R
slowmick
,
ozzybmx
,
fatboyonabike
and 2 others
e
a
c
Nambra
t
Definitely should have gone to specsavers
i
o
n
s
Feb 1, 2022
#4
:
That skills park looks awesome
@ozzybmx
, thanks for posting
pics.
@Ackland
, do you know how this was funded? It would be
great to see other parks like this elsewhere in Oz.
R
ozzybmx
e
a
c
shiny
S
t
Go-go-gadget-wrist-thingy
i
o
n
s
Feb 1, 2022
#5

----

Copy out all the records above with "skills park" swapped for "bike park" and everything else left unchanged.

R
slowmick
,
ozzybmx
,
fatboyonabike
and 2 others
e
a
c
Nambra
t
Definitely should have gone to specsavers
i
o
n
s
Feb 1, 2022
#4
:
That bike park looks awesome
@ozzybmx
, thanks for posting
pics.
@Ackland
, do you know how this was funded? It would be
great to see other parks like this elsewhere in Oz.
R
ozzybmx
e
a
c
shiny
S
t
Go-go-gadget-wrist-thingy
i
o
n
s
Feb 1, 2022
#5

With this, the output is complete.